De kubusbank waarmee hij ooit de huiskamer veroverde was inderdaad een klapstuk. Een simpele bank die destijds nog geen duizend gulden kostte en ook nog lekker zit. Dat hij de kleur wit in het interieur introduceerde, toen iedereen zich vastklampte aan bruin, was nog zo’n troefkaart. Toch verklaart dat allerminst het hele succesverhaal.

De sleutel tot het geheim van zijn populariteit ligt misschien wel opgesloten in zijn naam. ‘Jan’ staat voor oerdegelijke Nederlandse kwaliteit geworteld in de traditie. ‘Des Bouvrie’ is van een Franse allure met een adellijke connotatie die vergezichten opent naar een bourgondisch leven. Het is de combinatie die het hem doet en die weerspiegeld wordt in de stijl van zijn meubelen: vierkant met ronde hoeken of modern op basis van traditie.

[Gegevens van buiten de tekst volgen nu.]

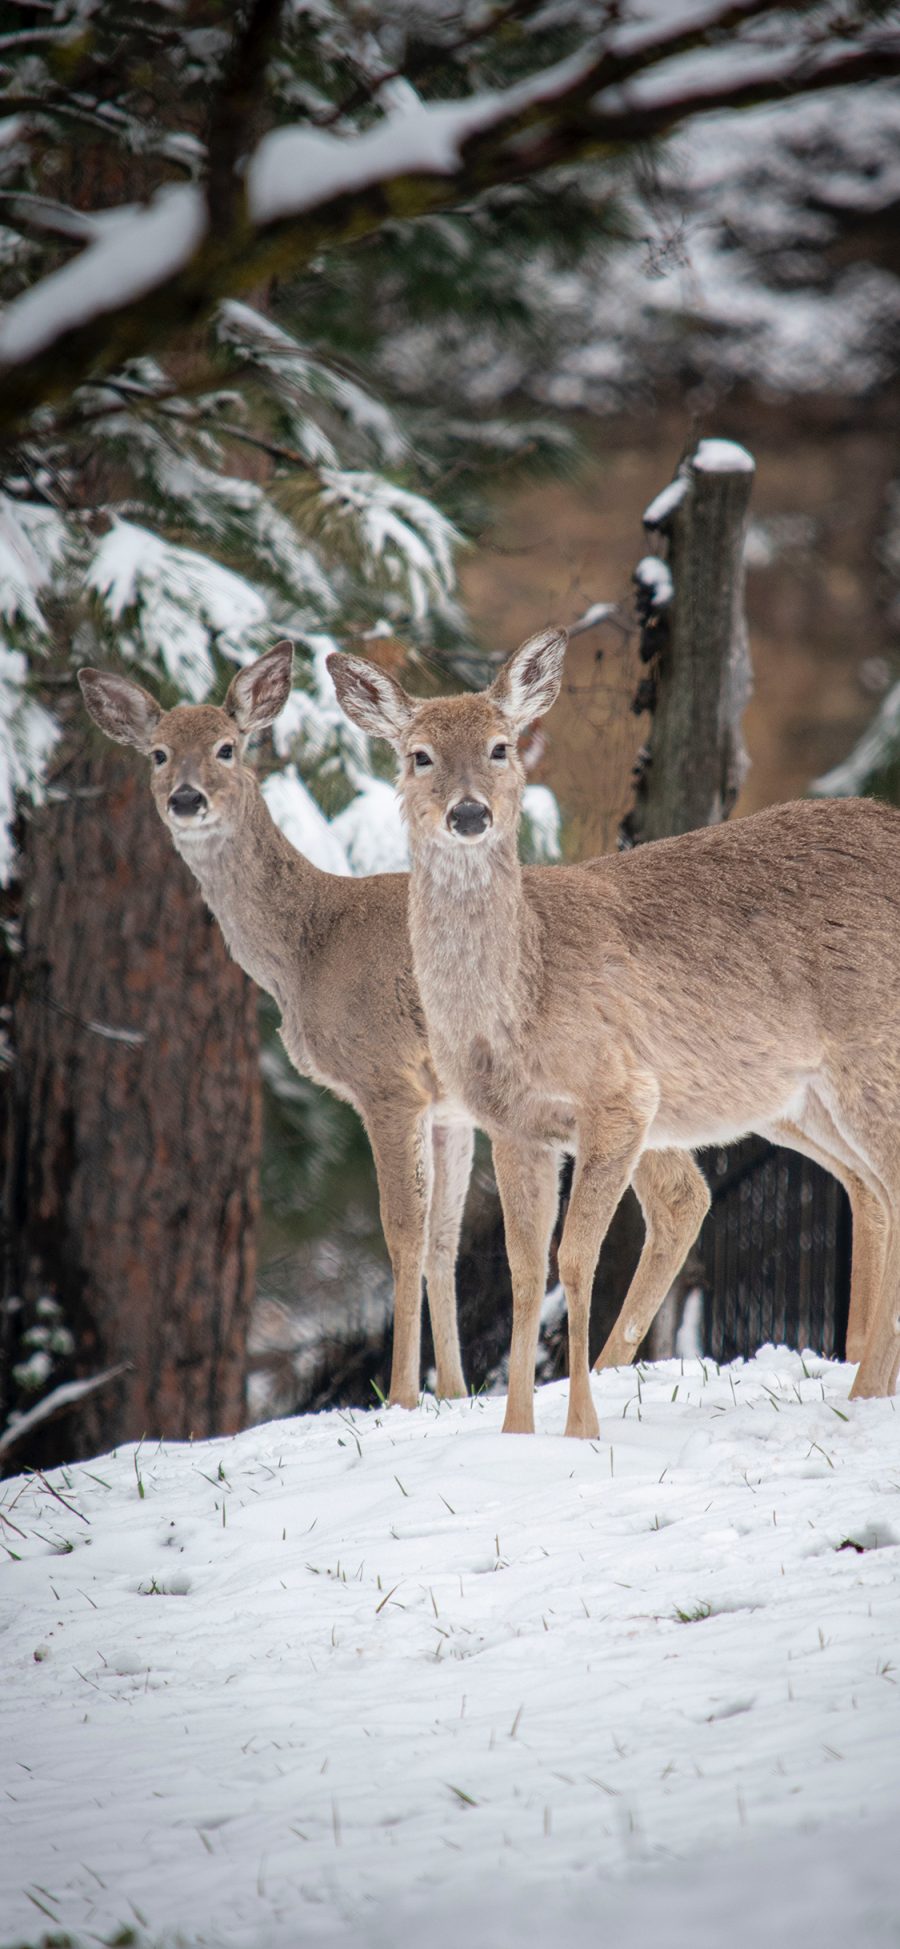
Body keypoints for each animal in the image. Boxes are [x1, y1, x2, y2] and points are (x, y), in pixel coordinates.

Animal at [77, 639, 709, 1418]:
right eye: (159, 753)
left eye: (228, 747)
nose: (187, 799)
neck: (308, 946)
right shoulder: (448, 1106)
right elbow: (441, 1239)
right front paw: (454, 1391)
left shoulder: (385, 1077)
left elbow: (402, 1232)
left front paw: (403, 1395)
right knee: (688, 1195)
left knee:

Des Bouvrie was de juiste man die op het juiste moment ten tonele verscheen om Nederland te bevrijden onder de klamme deken van na-oorlogse benauwdheid. Wat zijn achtergrond aangaat had hij alles mee. Doordat zijn vader een Goed Wonen-zaak runde was het verkopen en het ‘opvoeden’ hem met de paplepel ingegoten. De Rietveldacademie die hij bezocht deed vervolgens het zaadje, dat op deze vruchtbare akker was terechtgekomen, snel ontkiemen.
Opzien

In de Kunsthal zijn twee zij-verdiepingen voor zijn meubels vrijgemaakt. Tijdens de bezichtiging liepen de genodigden in een lange processie langs de witte chaise longue en het lampje op wielen. Opvallend genoeg bleef niemand erbij stilstaan. De meubelstukken van Des Bouvrie zijn zo bekend en vertrouwd dat ze nauwelijks opzien baren. Het enige verschil met de showroom waar de modellen doorgaans staan opgesteld, is dat in de Kunsthal het prijskaartje ontbreekt.

Al toen hij 21 jaar was had hij de bijnaam Jan des Copies. Hij schijnt een onbekommerde geest dus ook daar maalt hij niet om. Wat behelst creativiteit immers mèèr dan het combineren van verschillende zaken die er al zijn? Daarom geen wanklank bij de fauteuil Lotus waarvan de sierlijk ronde chroombuis die de armleuning vormt, ontleend lijkt aan het idioom van Rietveld. Ook al rept hij zelf van een heel andere inspiratiebron. ,,De ultieme perfectie van vorm is volgens mij te vinden in een Porsche. Er is geen moment waarop je beeld wordt verstoord als je er omheen loopt. Alles is rond.”

Zonder Jan des Bouvrie hadden we nog steeds in plaggenhutten gewoond, laat dat duidelijk zijn. Niet iedereen is tenslotte gezegend met het talent om eigenhandig een woning in te richten. Om de consument een handje te helpen, is hij niet te beroerd om adviezen en tips uit te delen, onder andere verwoord en gevisualiseerd in het Interieur-adviesboek, ,,een boek over prettig wonen met je eigen meubelen in je eigen sfeer.”

Jan des Bouvrie is de personificatie van de nieuwe Nederlander die heeft afgerekend met het calvinisme en vrijelijk doet waarhij zin in heeft. Dat hij de traditionele gezelligheid van een modern jasje heeft voorzien is wat dat betreft bijna bijzaak. Deze expositie is de eerste stap om deze erflater van de laat-twintigste eeuw bij te zetten in het Pantheon. Als hij zich nu nog wat moeite getroost om een paar stoelen te ontwerpen die niet zo lekker zitten, dan leidt de volgende stap misschien wel naar het museum.

De tentoonstelling ‘Jan des Bouvrie, Ontwerper’ is nog t/m 26 januari te bezichtigen in de Kunsthal.